◆ **TEXT PROVIDED**
Start

10:00pm I was invited to Julio's birthday at that art collector's mansion, so I change outfits and my scientist pal and I arrive at that auspicious moment when the cake is half-gone and everyone's about to leave for the strip club, which means I can say hi without feeling the need to talk to a bunch of drunk hiphop producers who either spent a LOT of money on their clothes or are excellent thrifters. My friend Julio is in good spirits, he received several painting commissions in Abu Dhabi and is considering a permanent home there. I want him to be happy. I wrote a song about the last time we met, we were drunk on tequila in New Orleans and he admitted that after he came home from running anti-narcoterrorism teams in Peru he'd been so depressed that he gave away all his guns except an SKS for fear he'd be tempted to kill himself at night.

End

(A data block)
Start

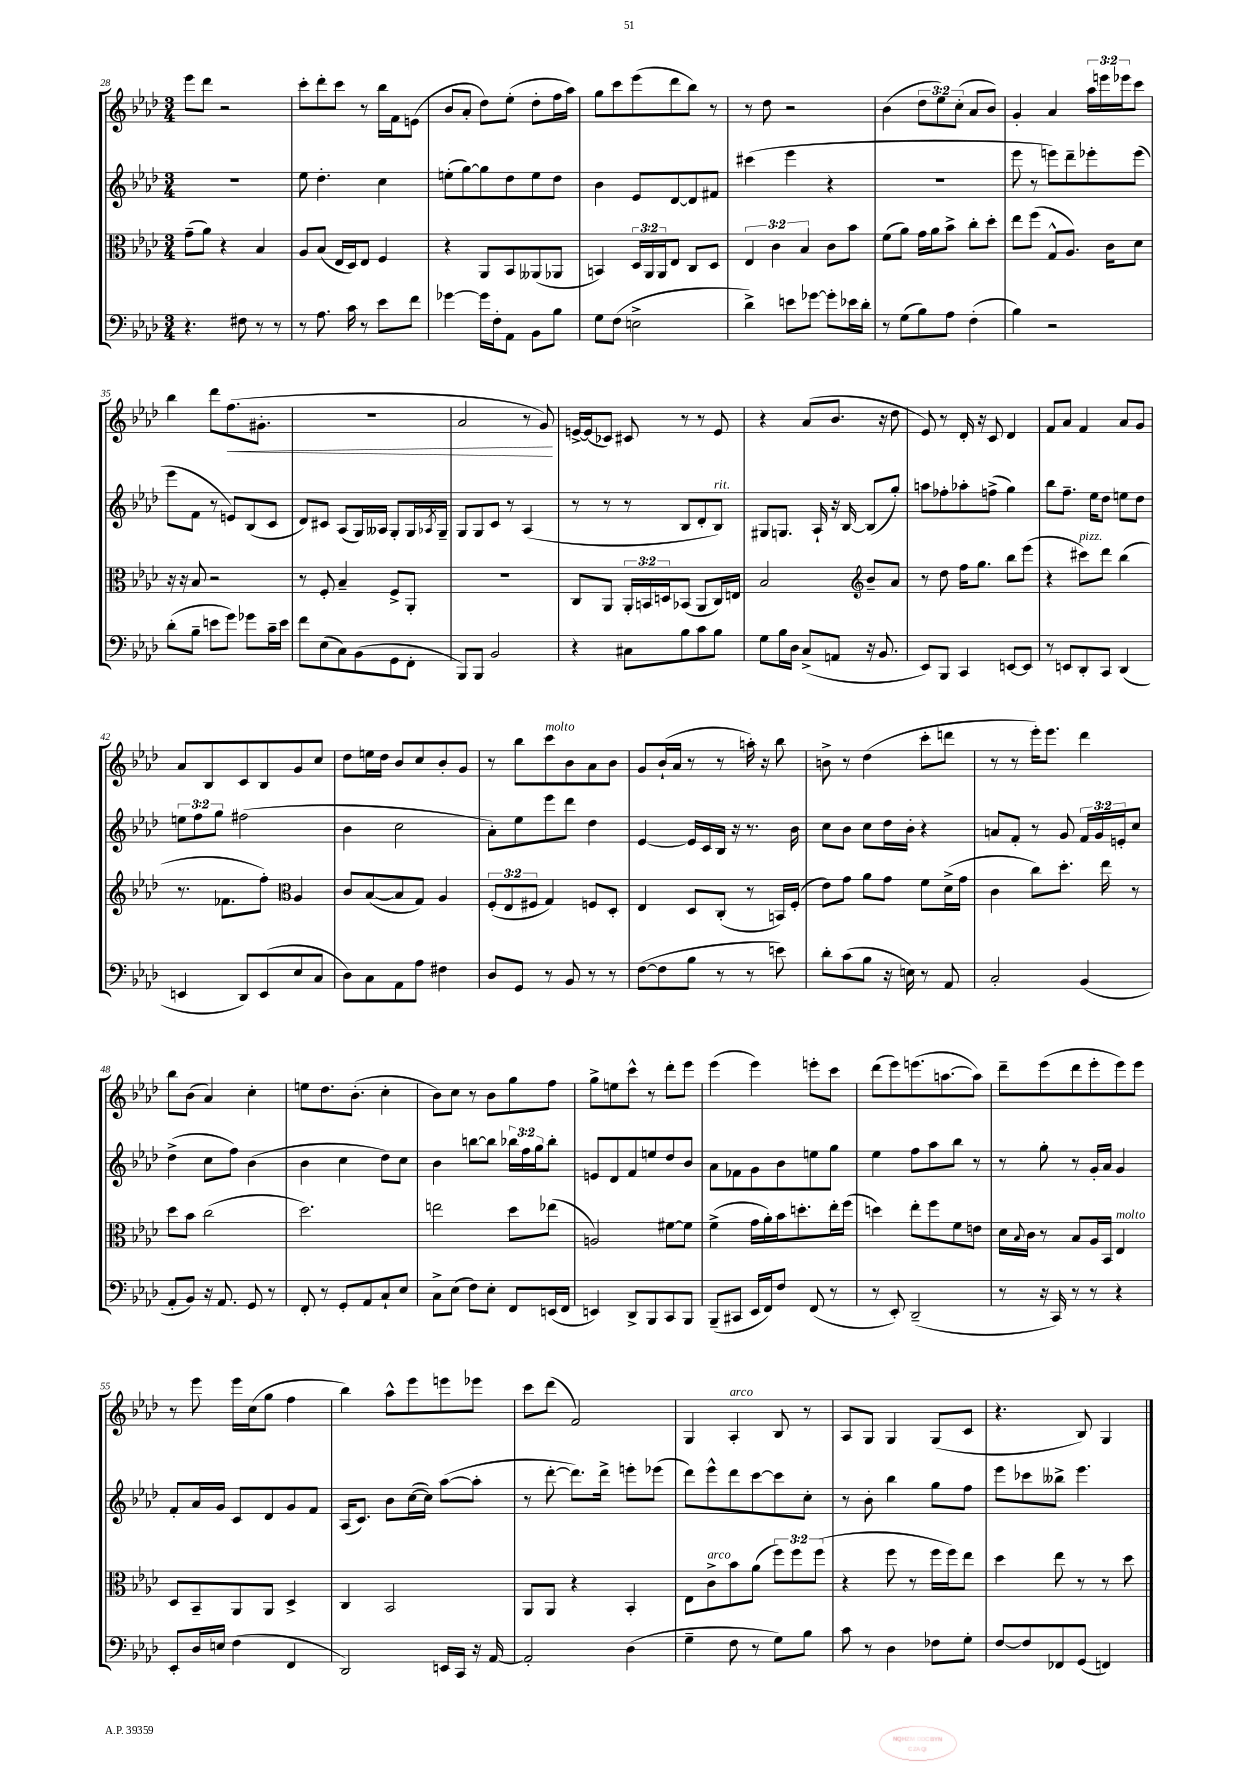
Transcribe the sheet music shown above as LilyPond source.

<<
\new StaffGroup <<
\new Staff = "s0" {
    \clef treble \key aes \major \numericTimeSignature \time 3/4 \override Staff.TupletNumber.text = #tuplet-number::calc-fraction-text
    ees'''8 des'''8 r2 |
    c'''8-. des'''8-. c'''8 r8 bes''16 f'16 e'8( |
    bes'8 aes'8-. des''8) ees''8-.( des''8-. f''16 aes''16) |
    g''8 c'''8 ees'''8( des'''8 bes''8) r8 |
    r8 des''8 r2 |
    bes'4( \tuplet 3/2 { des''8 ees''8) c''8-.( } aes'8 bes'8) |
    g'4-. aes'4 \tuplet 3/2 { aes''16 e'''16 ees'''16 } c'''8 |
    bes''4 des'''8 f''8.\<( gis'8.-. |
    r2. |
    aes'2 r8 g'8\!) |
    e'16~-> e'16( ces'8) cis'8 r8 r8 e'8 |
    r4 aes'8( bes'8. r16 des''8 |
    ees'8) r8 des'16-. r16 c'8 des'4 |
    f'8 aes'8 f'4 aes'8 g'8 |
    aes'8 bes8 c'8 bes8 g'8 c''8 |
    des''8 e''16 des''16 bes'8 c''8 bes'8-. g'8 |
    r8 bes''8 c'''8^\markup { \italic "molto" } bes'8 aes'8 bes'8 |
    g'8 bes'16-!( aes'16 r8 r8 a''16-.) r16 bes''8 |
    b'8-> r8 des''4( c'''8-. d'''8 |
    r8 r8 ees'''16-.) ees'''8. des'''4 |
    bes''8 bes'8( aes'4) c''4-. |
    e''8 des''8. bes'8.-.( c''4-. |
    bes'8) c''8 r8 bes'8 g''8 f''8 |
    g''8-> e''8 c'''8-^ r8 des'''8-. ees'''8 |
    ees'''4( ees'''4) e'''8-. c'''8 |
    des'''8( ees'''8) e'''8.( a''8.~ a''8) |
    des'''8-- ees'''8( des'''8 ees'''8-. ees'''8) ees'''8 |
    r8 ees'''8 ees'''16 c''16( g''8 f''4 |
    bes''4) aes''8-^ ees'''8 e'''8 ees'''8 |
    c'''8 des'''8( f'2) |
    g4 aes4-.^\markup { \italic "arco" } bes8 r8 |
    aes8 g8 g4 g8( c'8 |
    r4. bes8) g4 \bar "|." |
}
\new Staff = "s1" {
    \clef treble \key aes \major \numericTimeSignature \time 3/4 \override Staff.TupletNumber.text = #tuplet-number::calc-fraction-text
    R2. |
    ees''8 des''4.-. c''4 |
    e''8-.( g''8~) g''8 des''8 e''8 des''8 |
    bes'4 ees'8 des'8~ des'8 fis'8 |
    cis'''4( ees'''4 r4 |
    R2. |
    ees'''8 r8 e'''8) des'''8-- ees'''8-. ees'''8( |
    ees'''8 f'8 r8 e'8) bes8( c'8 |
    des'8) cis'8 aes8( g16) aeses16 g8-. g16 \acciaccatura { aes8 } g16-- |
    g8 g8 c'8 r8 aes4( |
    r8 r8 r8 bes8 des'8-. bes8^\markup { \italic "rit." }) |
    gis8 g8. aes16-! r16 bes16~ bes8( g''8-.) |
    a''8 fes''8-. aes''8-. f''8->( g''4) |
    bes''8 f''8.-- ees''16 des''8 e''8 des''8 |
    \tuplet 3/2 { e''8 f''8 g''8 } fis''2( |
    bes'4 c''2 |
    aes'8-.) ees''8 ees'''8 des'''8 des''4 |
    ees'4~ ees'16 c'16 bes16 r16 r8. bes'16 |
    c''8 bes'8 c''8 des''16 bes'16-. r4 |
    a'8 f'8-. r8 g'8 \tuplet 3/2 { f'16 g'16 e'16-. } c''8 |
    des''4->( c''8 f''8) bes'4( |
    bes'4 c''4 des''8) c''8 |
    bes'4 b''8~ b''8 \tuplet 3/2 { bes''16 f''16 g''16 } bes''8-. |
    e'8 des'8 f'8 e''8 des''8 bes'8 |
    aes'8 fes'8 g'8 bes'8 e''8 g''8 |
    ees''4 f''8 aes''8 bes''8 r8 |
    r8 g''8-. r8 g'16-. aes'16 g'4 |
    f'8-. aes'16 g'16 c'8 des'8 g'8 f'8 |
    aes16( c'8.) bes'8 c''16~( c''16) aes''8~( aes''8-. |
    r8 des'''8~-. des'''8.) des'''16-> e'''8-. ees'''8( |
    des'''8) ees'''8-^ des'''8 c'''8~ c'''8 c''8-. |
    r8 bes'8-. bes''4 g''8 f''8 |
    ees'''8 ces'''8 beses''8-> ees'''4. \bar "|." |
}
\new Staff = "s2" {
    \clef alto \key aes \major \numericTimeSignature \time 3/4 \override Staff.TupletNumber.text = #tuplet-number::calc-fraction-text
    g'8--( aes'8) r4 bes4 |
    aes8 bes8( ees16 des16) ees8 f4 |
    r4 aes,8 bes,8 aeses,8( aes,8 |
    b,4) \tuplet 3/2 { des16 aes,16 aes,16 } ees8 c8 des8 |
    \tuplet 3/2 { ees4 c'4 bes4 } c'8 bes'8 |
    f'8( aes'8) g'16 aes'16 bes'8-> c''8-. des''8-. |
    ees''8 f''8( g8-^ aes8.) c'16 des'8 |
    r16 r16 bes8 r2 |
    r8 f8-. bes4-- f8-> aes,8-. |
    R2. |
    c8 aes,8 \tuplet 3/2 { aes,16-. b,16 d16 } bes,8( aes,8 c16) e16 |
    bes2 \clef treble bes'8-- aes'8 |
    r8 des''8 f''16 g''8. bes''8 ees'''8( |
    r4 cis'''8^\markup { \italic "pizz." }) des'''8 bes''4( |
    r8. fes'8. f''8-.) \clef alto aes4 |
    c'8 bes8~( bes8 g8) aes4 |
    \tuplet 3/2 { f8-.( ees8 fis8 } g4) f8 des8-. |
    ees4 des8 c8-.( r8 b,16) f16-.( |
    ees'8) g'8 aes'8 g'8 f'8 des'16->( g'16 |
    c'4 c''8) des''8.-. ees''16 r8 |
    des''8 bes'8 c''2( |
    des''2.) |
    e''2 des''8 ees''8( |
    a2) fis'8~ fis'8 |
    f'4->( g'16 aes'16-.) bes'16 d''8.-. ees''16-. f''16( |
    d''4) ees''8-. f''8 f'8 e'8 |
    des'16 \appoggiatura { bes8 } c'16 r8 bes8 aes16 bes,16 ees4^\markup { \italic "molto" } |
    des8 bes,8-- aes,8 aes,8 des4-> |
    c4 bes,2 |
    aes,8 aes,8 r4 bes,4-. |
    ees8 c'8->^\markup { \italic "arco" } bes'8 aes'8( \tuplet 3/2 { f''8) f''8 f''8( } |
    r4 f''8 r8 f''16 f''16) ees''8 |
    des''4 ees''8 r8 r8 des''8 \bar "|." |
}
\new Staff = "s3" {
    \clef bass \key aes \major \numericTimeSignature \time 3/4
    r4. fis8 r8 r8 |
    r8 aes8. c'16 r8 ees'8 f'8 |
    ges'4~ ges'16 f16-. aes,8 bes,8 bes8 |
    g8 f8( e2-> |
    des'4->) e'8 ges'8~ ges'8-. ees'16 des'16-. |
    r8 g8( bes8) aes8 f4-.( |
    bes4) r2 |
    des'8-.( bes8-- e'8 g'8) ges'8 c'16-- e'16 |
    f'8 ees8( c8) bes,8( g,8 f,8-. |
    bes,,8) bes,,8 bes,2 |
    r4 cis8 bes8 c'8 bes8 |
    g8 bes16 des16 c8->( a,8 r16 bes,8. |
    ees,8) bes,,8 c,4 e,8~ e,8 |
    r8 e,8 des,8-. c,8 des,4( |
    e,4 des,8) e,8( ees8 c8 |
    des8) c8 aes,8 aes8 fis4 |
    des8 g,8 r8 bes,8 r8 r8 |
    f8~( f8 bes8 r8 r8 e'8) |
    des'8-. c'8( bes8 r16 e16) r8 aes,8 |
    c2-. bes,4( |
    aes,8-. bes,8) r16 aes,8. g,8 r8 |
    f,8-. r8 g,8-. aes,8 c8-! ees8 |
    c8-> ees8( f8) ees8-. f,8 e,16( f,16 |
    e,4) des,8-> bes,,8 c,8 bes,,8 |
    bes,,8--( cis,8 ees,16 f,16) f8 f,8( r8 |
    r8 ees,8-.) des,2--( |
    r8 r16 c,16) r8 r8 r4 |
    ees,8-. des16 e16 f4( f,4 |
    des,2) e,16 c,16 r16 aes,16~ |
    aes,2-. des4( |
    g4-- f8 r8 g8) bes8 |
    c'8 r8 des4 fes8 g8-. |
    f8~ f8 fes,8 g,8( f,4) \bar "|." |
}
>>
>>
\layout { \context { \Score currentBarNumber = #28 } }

End

◆ **REQUESTS**
**A)** Show every line of the listing that contains the string "molto".
**B)** Carry the account of Julio's birthday party further, starting right after its last sentence.
The account of Julio's birthday party has nothing to do with the listing.

◆ **ANSWERS BY TASK**
**A)**
    r8 bes''8 c'''8^\markup { \italic "molto" } bes'8 aes'8 bes'8 |
    des'16 \appoggiatura { bes8 } c'16 r8 bes8 aes16 bes,16 ees4^\markup { \italic "molto" } |

**B)**
The whole night I text with Captain J, a former combat pilot in Afghanistan who at that moment was in a horse arena at a suicide prevention conference for veterans suffering from moral injury (i.e. when you are The Bad Thing that happens to someone else). I wrote a song about him too, the juxtaposition of attending a party where everyone was nerding HARD about Star Wars while Captain J described the last transmission of cosmonaut Vladimir Komarov as he burned alive upon re-entry.

I meet all these men, brilliant and productive and damaged, and can't quite put a label on my unease.

Midnight: I come home to a happy, tired husband, half-conscious on the sofa in a red union suit because all the other dinner guests had arrived in squirrel onesies and "it's that kind of party".

Sunday

9am We arrive at the abandoned asylum where we were scheduled to build a shelter for a blind vet and have to cancel because someone stole all the panels. My husband and the volunteers (a father and son team, the kid wants to be an architect and has shadowed us for some time) and I search the property, where we eventually find three panels leaned against barred windows as wind breaks, and everything else is busted for firewood. I find my blind vet, make the teenager observe my doing a housing assessment, and leave him with blankets and promises to return with more food.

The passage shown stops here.